They climbed the first 100-feet of the first and second pitches, a combination of cracks and squeeze chimneys. They utilized aid and offwidth styles before rappelling and continuing the route the next day.
On September 15th, Kor and Ingalls began up the crux of the 3rd pitch, a wide chimney. After a long and exhausting chimney pitch, the two pulled onto the summit establishing the Kor-Ingalls Route (5.9+). As the two briefly celebrated on the summit, they raced a rapidly approaching storm. Kor descended first, but a ground strike shocked Ingalls. Uninjured but shaken, he finished his descent and the two hiked off the tower.
After the first ascent of Castleton, Kor and Ingalls saw a wealth of other first tower climbs across the desert. Their next objective was The Finger of Fate of the Titan (5.8 A2). It was so ambitious it was supported by The National Geographic Society.
The Titan, rising 700-feet, is the tallest natural sandstone tower in North America. Unlike Castleton, the rock on the Titan is flaky, rotten, and supported by a layer of caked mud. Kor and Ingalls, along with a Colorado English professor named George Hurley, found a route on the northeast face, which started with a 300-foot direct aid pitch up an overhanging face. Kor led the pitches via a series of aid bolts. When coming to a section with flaky mud, he would excavate the face with a rock hammer or piton to find a suitable crack.
At 500-feet up, with the ropes still strung up, the three climbers opted against rappelling and having to climb the route again. So they spent a long night, against the bitter cold and ferocious winds bivouacking on a ledge. Kor, who was 6′ 5″, took up much of the space. The next two pitches, which Kor led, combined a series of easier moves with aid climbing, where Layton still struggled to find cracks for protection. By noon on four days of climbing over the span of a week, the three climbers pulled onto the summit.
With the publication of the article in the November 1962 issue of National Geographic, Kor and Ingalls’ exploits were becoming known worldwide. The two would continue onto the first ascent of Standing Rock in Monument Basin a climb where Kor described the rock quality as “layers of rye-krisp sandwiched between layers of kitty litter,” then Kor would ascend Monster Tower in Canyonlands National Park and Argon Tower in Arches National Park.

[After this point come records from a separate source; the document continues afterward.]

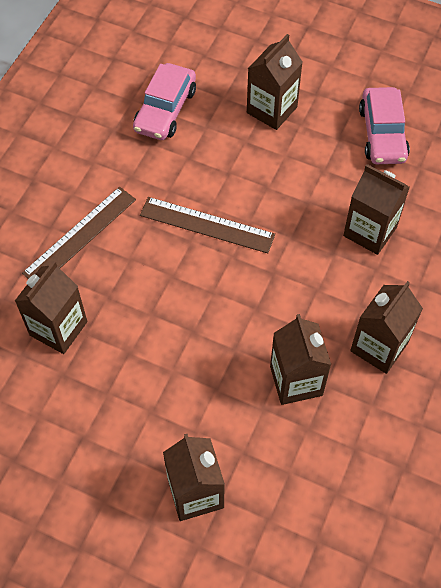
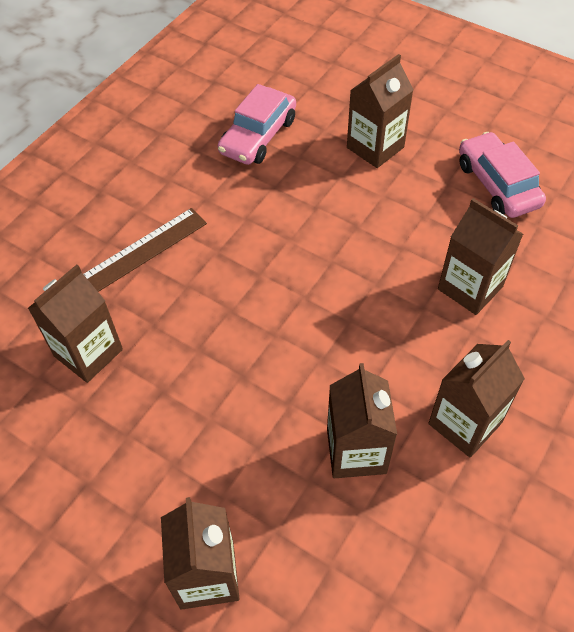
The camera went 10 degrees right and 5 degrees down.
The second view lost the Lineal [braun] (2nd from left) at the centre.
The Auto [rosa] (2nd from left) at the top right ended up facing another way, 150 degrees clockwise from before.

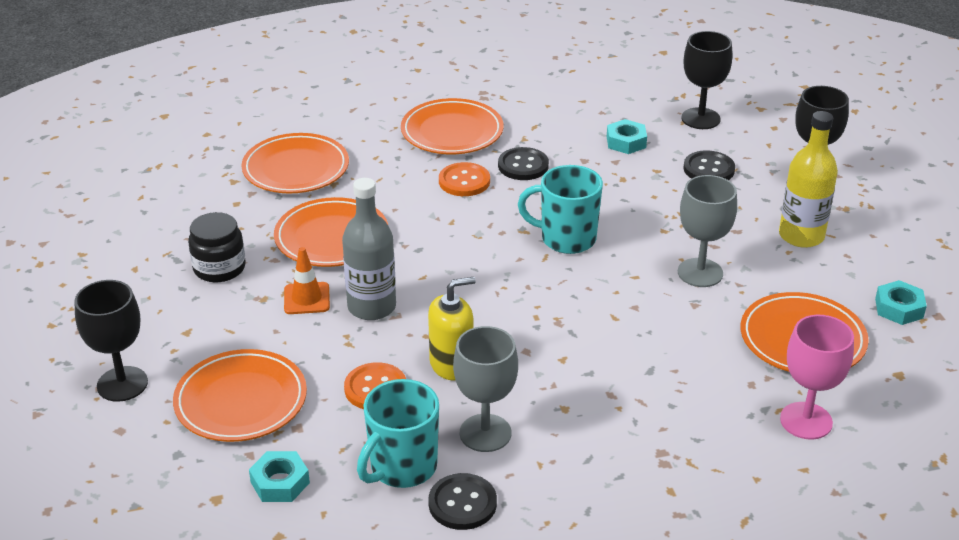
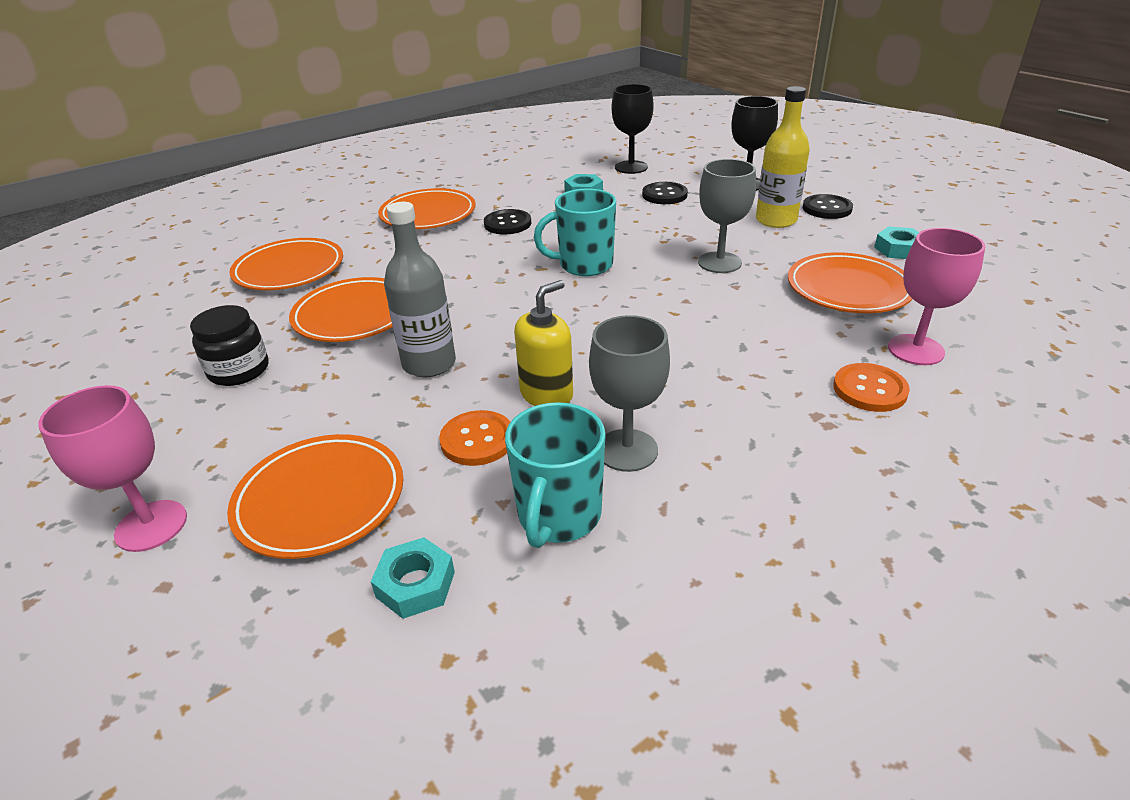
The camera went 20 degrees left and 0 degrees up.
The second view lost the Leitkegel [orange] at the middle left.
The Knopf [schwarz] (1st from left in the first image) ended up elsewhere, having gone from the bottom centre to the top right.
The Knopf [orange] (2nd from left) ended up elsewhere, having gone from the top centre to the middle right.
What was the Kelch [schwarz] (1st from left) at the middle left turned into the Kelch [rosa] (1st from left) at the middle left.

Climbers Started Catching On
Soon, the Utah desert was attracting climbers from across North America. Eric Bjornstad and Fred Beckey came from Seattle to establish routes in Monument Valley. In Zion National Park, Jeff Lowe of Ogden established Moonlight Buttress (5.8 A1). Many came for the towers and unclaimed summits. But for some climbers, there was only one area that held their interest. It was a corner of Canyonlands National Park that was known as Indian Creek.
In 1976, a group of climbers out of Colorado, led by Ed Webster and Earl Wiggins, drove into the Creek. They packed scarce knowledge of a hand crack they’d seen on a previous trip that was near perfect in symmetry and broken only by a small roof. Armed only with a rack of hexes and rudimentary nuts, Wiggins slotted his hands into the flake. He twisted his foot into the crack, and stepped off to change desert climbing forever. In this era, crack climbing was an obscure and fringe sport.
Nobody knew if hexes and nuts would catch the soft, crumbling sandstone if one were to fall. Not wanting to risk finding out the consequences, Wiggins led the first 100-feet of the three-pitch route without stopping. He gruelingly jammed his hands and used only his weight to find a secure stance where he could place another piece. Placing the anchor, he brought up Webster, and by the end of the day, the two were at the top of the buttress. It was originally known as “Luxury Liner,” and then became “Supercrack” (5.10). In Webster’s words, they established “a new frontier of desert sandstone crack climbing.”
In 1979, on the eve of the development of sport climbing in the 1980s, Steck and Roper published their list of the 50 Classic Climbs of North America. It included the Kor Ingalls Route on Castleton Tower and the Finger of Fate on The Titan.
Climbers from all over the world were coming to Southeastern Utah. But, they’d developed more technique, they were armed with spring-loaded cams, and were stronger than any previous climbing generation. The desert was a hotbed for hard ascents spurred by the publication of Eric Bjornstad’s Desert Rock guidebook in 1996. Since then, the Utah desert has become a playground for futuristic free-solos with BASE Jump descents, from climbers such as Steph Davis, to soaring slacklines between the towers.
Still today, test pieces of up to 5.14 are being established in the depths of Indian Creek. The bold towers that Kor and Ingalls established over days are now being climbed within hours, many of them free. But while Utah is on the mainstream map of the climbing world, to truly appreciate it is to imagine two climbers wandering the unpaved canyons 22-miles northeast of Moab, and dreaming of the first ascent on the rust-red desert pillars.
When asked why he climbed Standing Rock, Kor, who passed away in 2013, simply replied: “We climbed it because it won’t always be there.”